Veterinary doctors conducting postmortem on the carcasses of the deer in Mahadevpur on Monday | Express photo
Veterinary doctors conducting postmortem on the carcasses of the deer in Mahadevpur on Monday | Express photo

JAYASHANKAR BHUPALPALLY/HYDERABAD:A gang of five poachers, who killed two spotted deer and were moving in a car with the carcasses of the animals, slipped away from the hands of the forest department officials. The reason: Sources said the poachers were armed while the forest staff, who patrol deep forests and deal with smugglers and poachers, are not.

The escape of the poachers, who killed a male and a female spotted deer and allegedly came from Hyderabad to Sooraram forest areas under Mahadevpur forest range on Sunday night, exposes the risk at which the forest staff work.  Forest officials were once given firearms to deal with poachers and smugglers but were later told to deposit their weapons with the police fearing that the weapons may be snatched away by Maoists.

After the left-wing extremism came down, the forest department sent a proposal to the government for providing arms to the forest staff. “The proposal for arming our personnel in forests has been pending.

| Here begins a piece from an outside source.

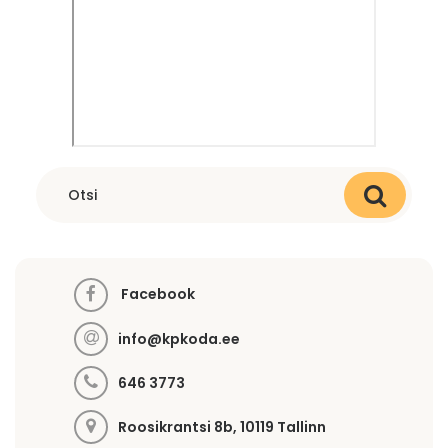
Facebook
info@kpkoda.ee
646 3773
Roosikrantsi 8b, 10119 Tallinn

We are pursuing the matter. It is still in the proposal stage,” PK Jha, principal chief conservator of forest, Telangana told Express.

With regard to Sunday night’s incident, sources said that on a tip off that poachers killed two deer and were transporting the carcasses in a car to Hyderabad,  Mahadevpur forest range officer (FRO) B Ramesh, along with Sooraram forest officials, rushed to forest area. “The forest staff chased and intercepted the vehicle in Ambatpalli forest,” the sources said, adding that the poachers, in a bid to escape, damaged the vehicle of the forest staff.

The forest staff reportedly tried to nab the five-member gang but since it was armed, the forest personnel did not dare to challenge the poachers, it is learnt.

Mahadevpur forest officials seized the car and the carcasses of the deer. Forest officials found a bullet stuck in one of the deer, and a towel and a knife in the car.

They found an Aadhaar card in the name of Faisal Mohammed Khan of Hyderabad. A case has been registered against Faisal Mohammad Khan and four others under the Wildlife Protection Act-1972 and Andhra Pradesh Forest Act,1967 under section 29 and 44.